# Zu beantwortende Fragen:
(A) Fasse den Textabschnitt in zwei Sätzen zusammen.
(B) Kopiere aus dem Textabschnitt wortgetreu die Stelle, die mit „Der Antrag, der“ anfängt und sich bis einschließlich „des Verfahrens richten.“ erstreckt.

# Textabschnitt:
---

Mit Beschluss vom 7. März 2003 hatte das Amtsgericht Stuttgart zum Zwecke der Rückgewinnungshilfe unter anderem für das Finanzamt einen dinglichen Arrest in das Vermögen der U. GmbH angeordnet. Mit den im Tenor des Kammerbeschlusses vom 15. Januar 2004 aufgeführten Beschlüssen pfändete das Amtsgericht Stuttgart in Vollziehung dieses Arrests Forderungen der genannten GmbH. Zudem erließ die Staatsanwaltschaft am 17. April 2003 einen entsprechenden Pfändungsbeschluss. Am 25. März 2003 stellte die U. GmbH Insolvenzantrag; mit Beschluss vom 12. August 2003 eröffnete das Amtsgericht Charlottenburg das Insolvenzverfahren.
Auf Antrag des Insolvenzverwalters der U. GmbH und zum Teil auch der Staatsanwaltschaft hob die Kammer die gerichtlichen Pfändungsbeschlüsse mit Beschluss vom 15. Januar 2004 auf; weitere Anträge wurden abgelehnt.
Der Antragsteller vertrat in diesem Verfahren den Insolvenzverwalter und beantragt nun „Streitwertfestsetzung“.
II.
Der Antrag, der als Antrag auf Festsetzung eines Gegenstandswertes nach § 10 BRAGO - ein Streitwert für Gerichtskosten nach dem GKG wird hier nicht festgesetzt, da sich in Strafsachen mit Ausnahme des Entschädigungsverfahrens nach § 403 StPO (KV 6800) und des Kostenfestsetzungsverfahrens (KV 6702) die Gerichtsgebühren entweder nach der Höhe der verhängten Strafe oder nach einem festen Satz richten, nicht aber nach einem Streitwert im Sinne des § 11 Abs. 2 GKG (KV 6110 ff; vgl. Hartmann, KostG, Übers § 40 GKG, Rdnr. 2) - auszulegen ist, ist unzulässig, da dem Antragsteller das erforderliche Rechtsschutzbedürfnis fehlt; er hat kein rechtliches Interesse an der Stellung eines Festsetzungsantrags, da seine Anwaltsgebühren sich in keinem Fall nach einem Gegenstandswert des Verfahrens richten.

---

# Auszüge der Zeilen:
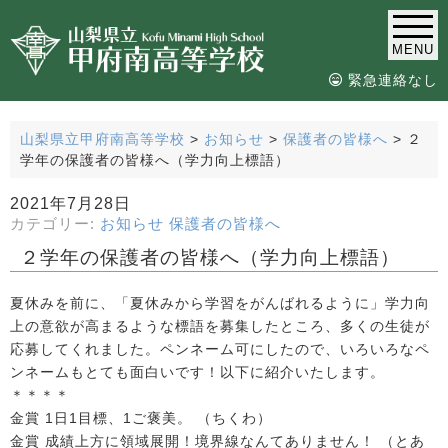
MENU
緊急連絡なし
山梨県立甲府南高等学校
>
お知らせ
>
保護者の皆様へ
>
２
学年の保護者の皆様へ（学力向上標語）
2021年7月28日
カテゴリー:
お知らせ
保護者の皆様へ
２学年の保護者の皆様へ（学力向上標語）
夏休みを前に、「夏休みから学習をがんばれるように」学力向
上の意欲が高まるような標語を募集したところ、多くの生徒が
応募してくれました。ペンネーム可にしたので、いろいろなペ
ンネームもとても面白いです！以下に紹介いたします。
＊＊＊＊
金賞 1日1目標、1ご褒美。 （ちくわ）
金賞 成績上方に領域展開！境界線なんてありません！ （とあ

---

# Lösungen siehe unten:
(A) Nach einem Arrest in das Vermögen der U. GmbH, Pfändungen ihrer Forderungen und der Eröffnung des Insolvenzverfahrens hob die Kammer am 15. Januar 2004 auf Antrag des Insolvenzverwalters die gerichtlichen Pfändungsbeschlüsse auf. Der Antrag auf „Streitwertfestsetzung“, den der Antragsteller als Vertreter des Insolvenzverwalters nun stellt, ist unzulässig, da sich seine Anwaltsgebühren in keinem Fall nach einem Gegenstandswert des Verfahrens richten.

(B)
Der Antrag, der als Antrag auf Festsetzung eines Gegenstandswertes nach § 10 BRAGO - ein Streitwert für Gerichtskosten nach dem GKG wird hier nicht festgesetzt, da sich in Strafsachen mit Ausnahme des Entschädigungsverfahrens nach § 403 StPO (KV 6800) und des Kostenfestsetzungsverfahrens (KV 6702) die Gerichtsgebühren entweder nach der Höhe der verhängten Strafe oder nach einem festen Satz richten, nicht aber nach einem Streitwert im Sinne des § 11 Abs. 2 GKG (KV 6110 ff; vgl. Hartmann, KostG, Übers § 40 GKG, Rdnr. 2) - auszulegen ist, ist unzulässig, da dem Antragsteller das erforderliche Rechtsschutzbedürfnis fehlt; er hat kein rechtliches Interesse an der Stellung eines Festsetzungsantrags, da seine Anwaltsgebühren sich in keinem Fall nach einem Gegenstandswert des Verfahrens richten.